((
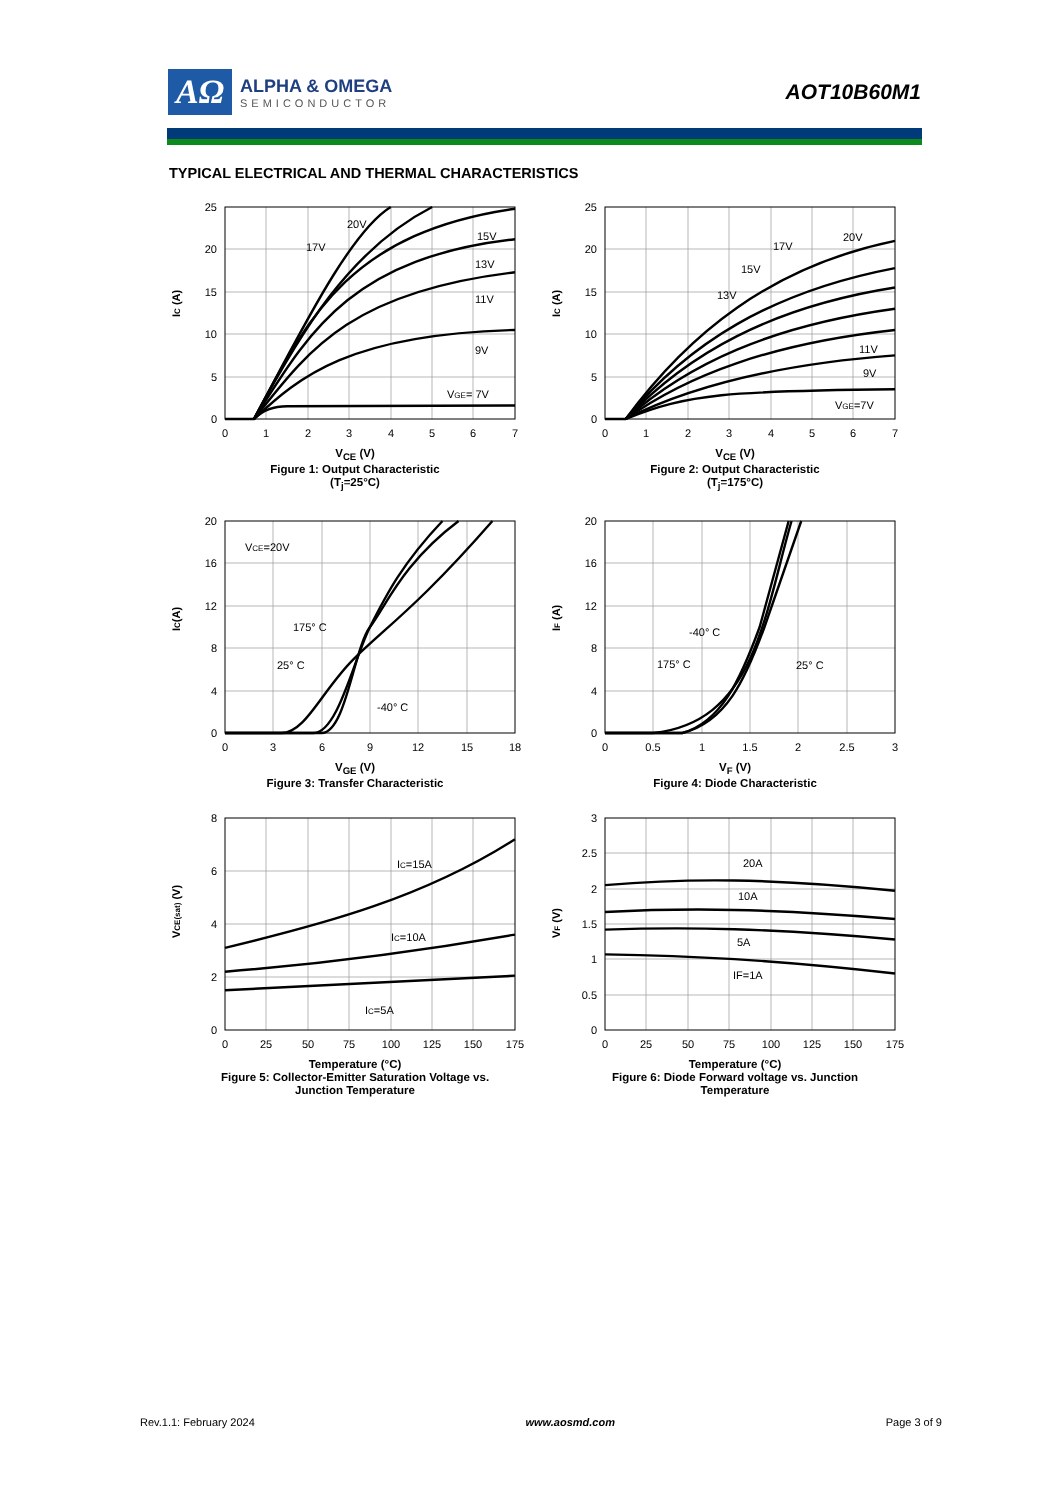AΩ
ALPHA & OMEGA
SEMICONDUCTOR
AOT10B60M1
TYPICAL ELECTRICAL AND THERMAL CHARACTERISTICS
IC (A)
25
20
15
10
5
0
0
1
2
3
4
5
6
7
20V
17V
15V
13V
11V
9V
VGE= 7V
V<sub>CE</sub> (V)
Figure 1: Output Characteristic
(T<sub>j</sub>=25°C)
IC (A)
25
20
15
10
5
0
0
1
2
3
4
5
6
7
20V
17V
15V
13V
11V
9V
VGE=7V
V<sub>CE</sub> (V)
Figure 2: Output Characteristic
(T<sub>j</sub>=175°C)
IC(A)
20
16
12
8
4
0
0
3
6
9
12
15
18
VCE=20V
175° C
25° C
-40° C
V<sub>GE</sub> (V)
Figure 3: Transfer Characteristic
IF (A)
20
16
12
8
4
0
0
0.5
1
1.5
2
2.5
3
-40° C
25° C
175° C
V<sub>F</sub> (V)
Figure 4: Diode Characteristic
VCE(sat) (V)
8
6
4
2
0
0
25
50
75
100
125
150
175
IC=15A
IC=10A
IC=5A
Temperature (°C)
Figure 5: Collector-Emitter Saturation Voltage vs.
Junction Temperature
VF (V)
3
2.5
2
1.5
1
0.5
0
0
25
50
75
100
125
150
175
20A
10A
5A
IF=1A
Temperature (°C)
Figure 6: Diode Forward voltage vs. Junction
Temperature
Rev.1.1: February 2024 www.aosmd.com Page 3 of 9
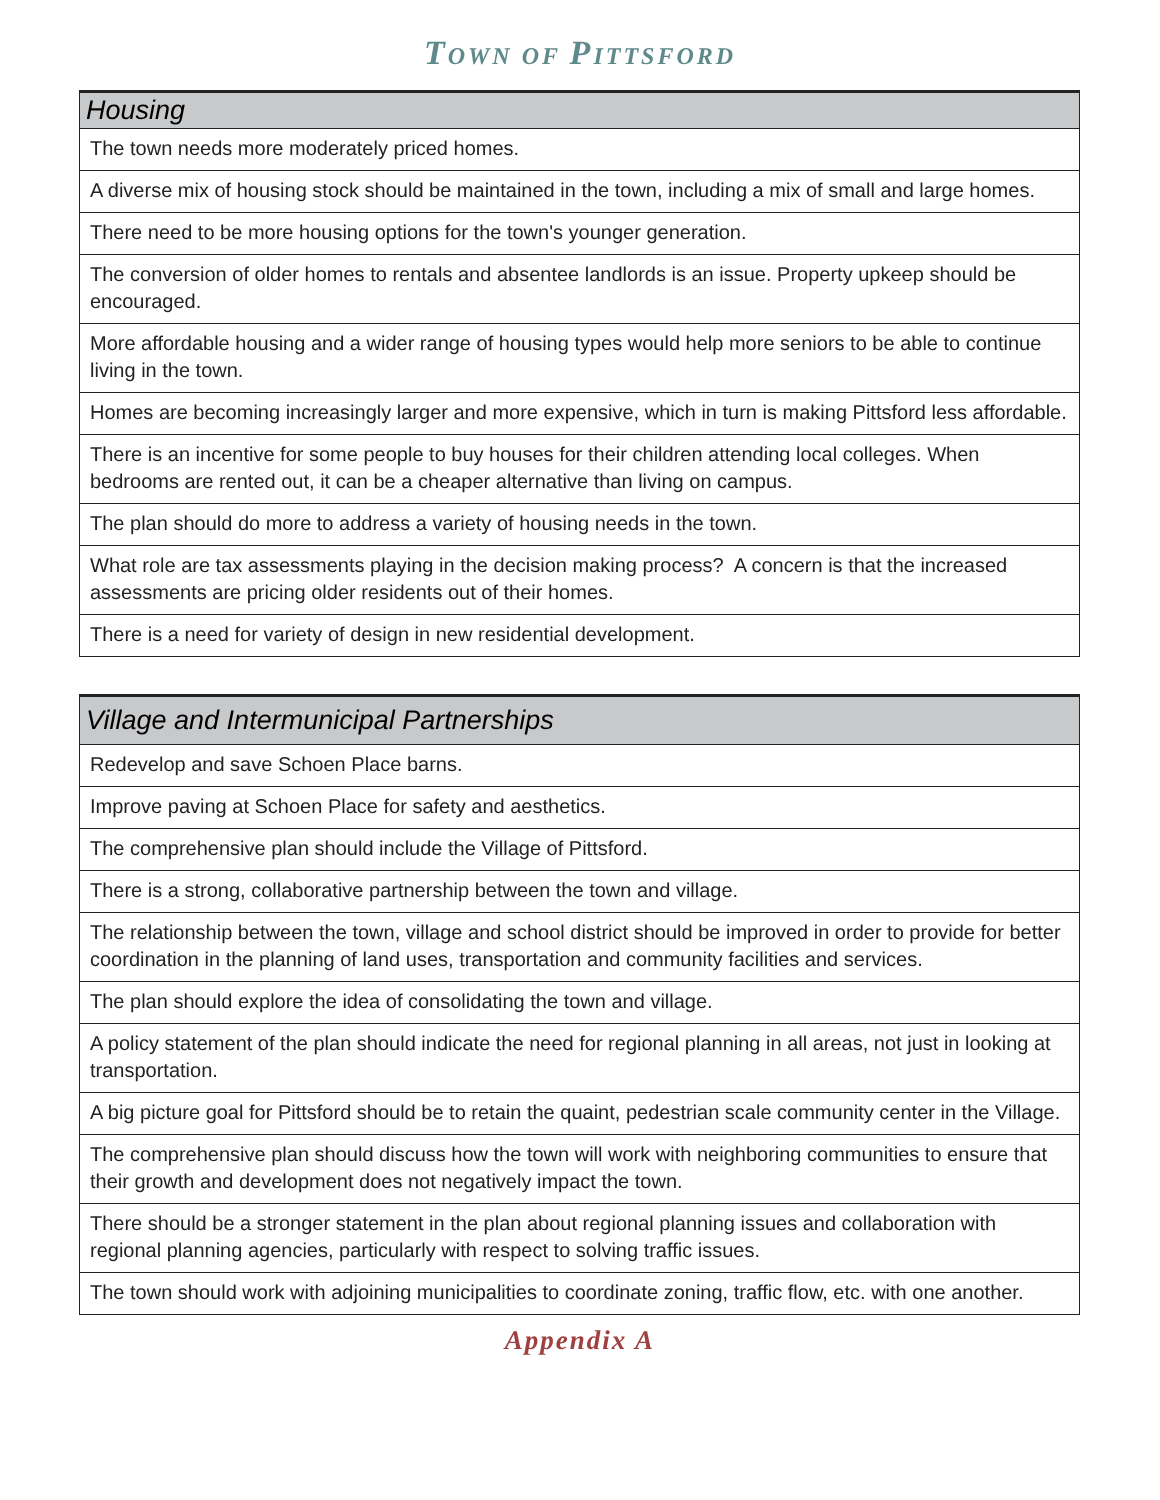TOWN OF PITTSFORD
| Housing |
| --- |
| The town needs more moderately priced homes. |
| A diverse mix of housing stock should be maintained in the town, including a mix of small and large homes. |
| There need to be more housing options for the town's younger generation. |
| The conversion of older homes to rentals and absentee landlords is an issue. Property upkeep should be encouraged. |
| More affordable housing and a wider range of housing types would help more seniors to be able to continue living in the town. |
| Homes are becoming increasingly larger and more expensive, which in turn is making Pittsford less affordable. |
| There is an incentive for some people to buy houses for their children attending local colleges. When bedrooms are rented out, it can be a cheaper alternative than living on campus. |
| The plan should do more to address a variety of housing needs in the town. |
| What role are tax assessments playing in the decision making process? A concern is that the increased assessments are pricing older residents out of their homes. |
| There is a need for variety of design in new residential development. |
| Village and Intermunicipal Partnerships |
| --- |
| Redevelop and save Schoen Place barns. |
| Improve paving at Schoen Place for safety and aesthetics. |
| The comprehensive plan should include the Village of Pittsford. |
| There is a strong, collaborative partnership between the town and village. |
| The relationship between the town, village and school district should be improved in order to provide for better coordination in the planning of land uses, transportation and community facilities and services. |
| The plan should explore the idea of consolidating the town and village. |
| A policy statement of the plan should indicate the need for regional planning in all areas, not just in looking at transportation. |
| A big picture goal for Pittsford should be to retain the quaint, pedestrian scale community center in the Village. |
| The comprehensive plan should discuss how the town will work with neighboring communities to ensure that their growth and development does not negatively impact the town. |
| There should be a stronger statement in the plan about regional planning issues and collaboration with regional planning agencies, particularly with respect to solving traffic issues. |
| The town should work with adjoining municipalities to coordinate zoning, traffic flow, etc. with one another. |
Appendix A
))
ACTIVITY -
If a line in the listing holds the word "needs", list that line.

EXERCISE RESPONSE -
| The town needs more moderately priced homes. |
| The plan should do more to address a variety of housing needs in the town. |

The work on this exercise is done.